What we do know is that performance improvements have been made even when we have historically thought that limits have been reached, at least for the events we have looked at here.
 
So if there is a plateau for a long period of time, rather than thinking that the limits of performance are fast approaching, sometimes it may be more useful to think that a breakthrough performance is fast approaching.
 
Our own breakthrough performances
 
Individually we can all experience breakthrough performances in our athletic endeavours. It works in exactly the same way:
1. Your conditioning and fitness improves
2. Your overall perception of what you can achieve shifts
3. You have a singular experience of performing at a new level, which reinforces that this new level is actually possible
 
You may be starting a new event.
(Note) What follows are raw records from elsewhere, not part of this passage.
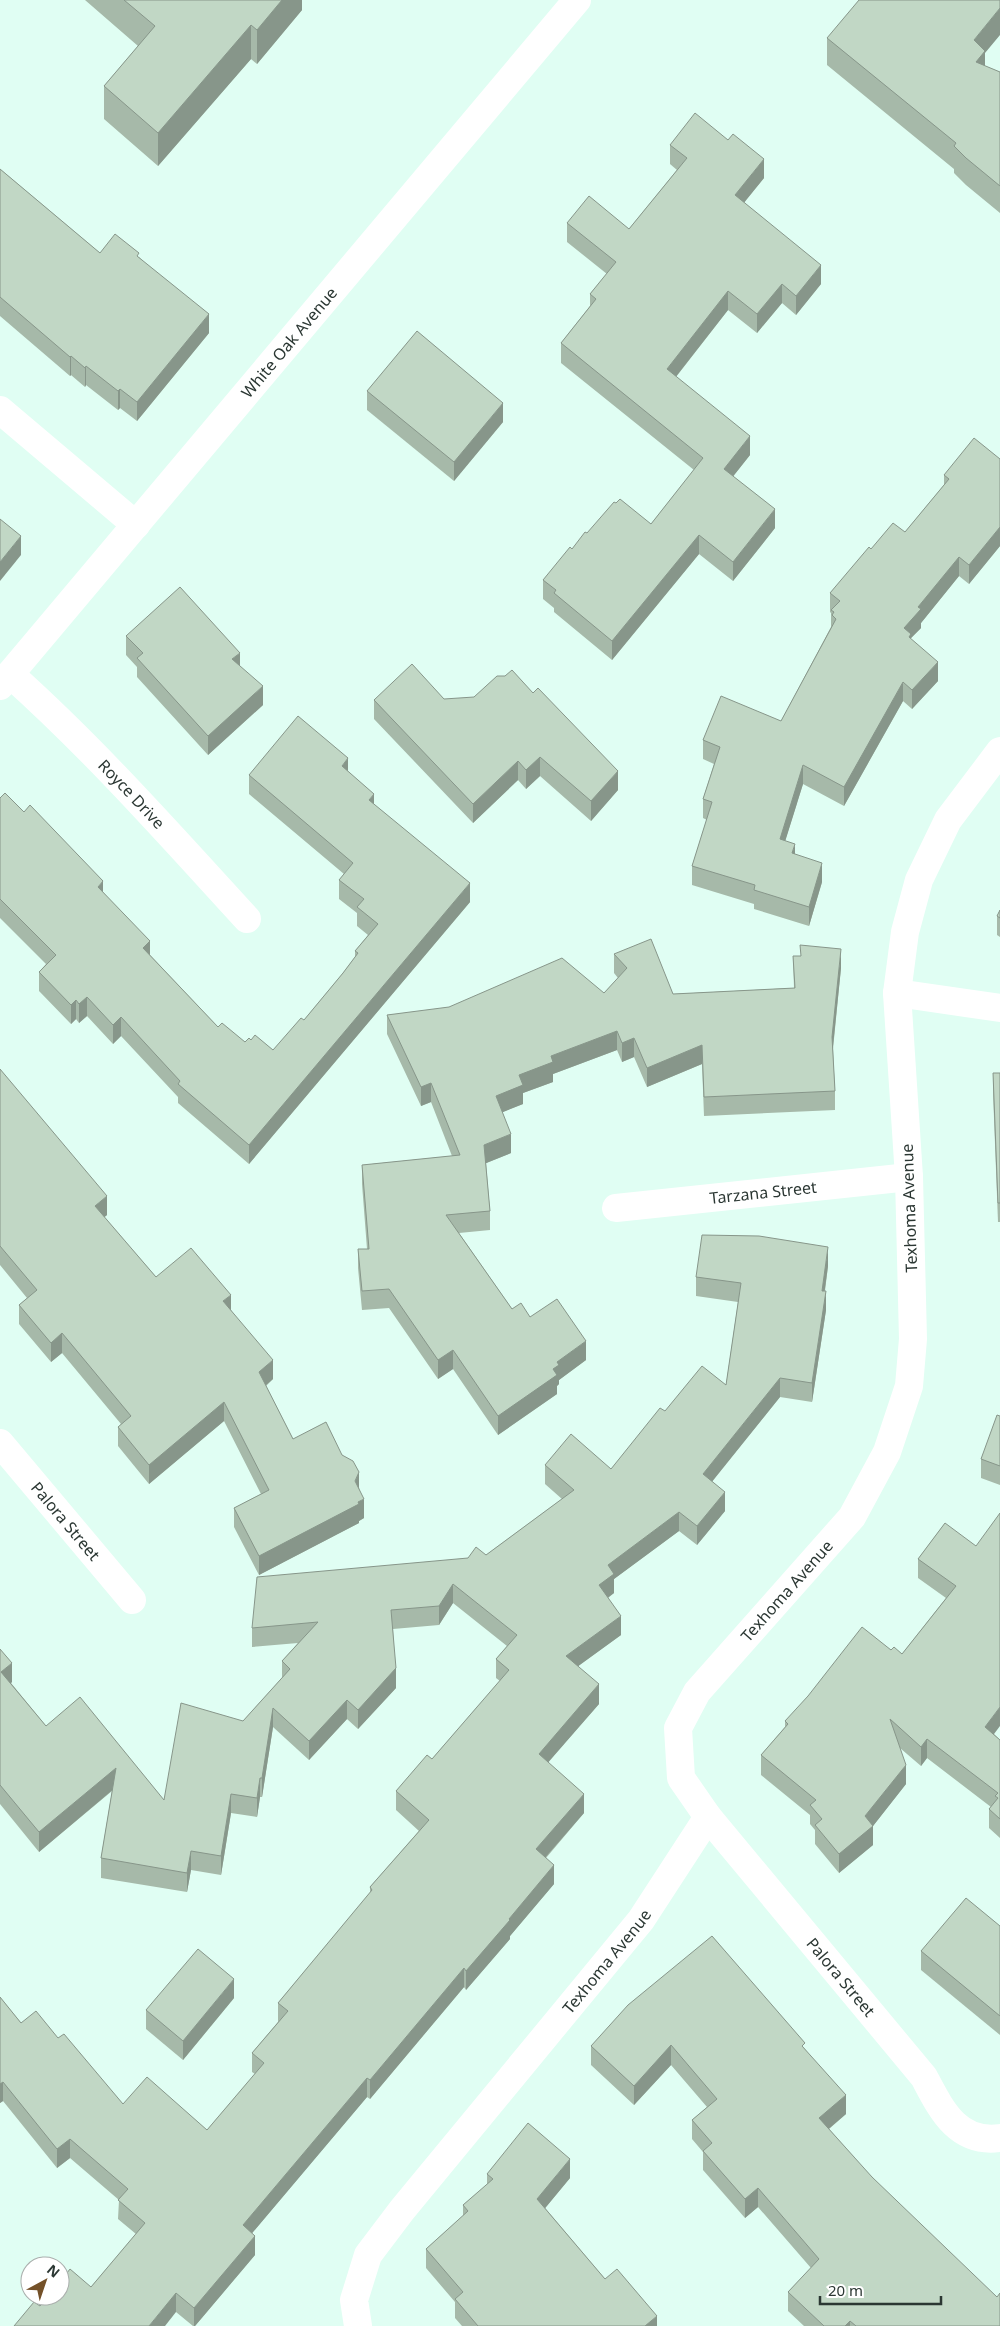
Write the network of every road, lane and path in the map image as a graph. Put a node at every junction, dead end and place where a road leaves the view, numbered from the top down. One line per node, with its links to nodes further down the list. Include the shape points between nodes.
1 (577, 0): 3 (street, White Oak Avenue)
2 (0, 410): 3 (street)
3 (136, 525): 4 (street, White Oak Avenue)
4 (5, 680): 6 (street, Royce Drive, via 46,706 102,761)
5 (1000, 751): 7 (street, Texhoma Avenue, via 948,820 919,880 905,932)
6 (248, 919)
7 (898, 993): 8 (street); 9 (street, Texhoma Avenue)
8 (1000, 1008)
9 (910, 1176): 10 (street, Tarzana Street); 13 (street, Texhoma Avenue, via 914,1339 909,1386 887,1452 852,1517 697,1692 678,1728 681,1778)
10 (616, 1208)
11 (0, 1443): 12 (street, Palora Street)
12 (132, 1600)
13 (708, 1817): 14 (street, Palora Street, via 924,2077 942,2112 971,2135 986,2140); 15 (street, Texhoma Avenue, via 641,1920 368,2255 354,2300)
14 (1000, 2138)
15 (358, 2326)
Maybe you have a new 5km running route that you have started doing. Or maybe a new type of interval training. If you persist with this same type of training over at least, say, 10 times you will notice breakthroughs and plateaus.
 
Here’s what often happens:
 
1.   Initial progress then plateau
Over the first five or so times you will gradually be running faster, and you will then plateau. There will be a time taken or a distance run that seems to be about ‘it’.
 
2.   Breakthrough
One day out, often at an unexpected time, you’ll break-though the ‘it’. You’ll perform in a way that stands out and you’ll run a lot faster than ever before.
 
3.  Plateau at new breakthrough level
After that breakthrough event (or couple of events), you will continue to progress slowly or plateau at that new level. You and your body now know you can perform at that level, and it will now become more normal, and even expected, that you will perform like that.
 
What you experience in your own training might well follow a similar pattern – much the same as how world records are broken.
 
And just like world records, there will be a limit as to how you can perform. It’s just that we don’t really know where that is, and we should remain open to all possibilities.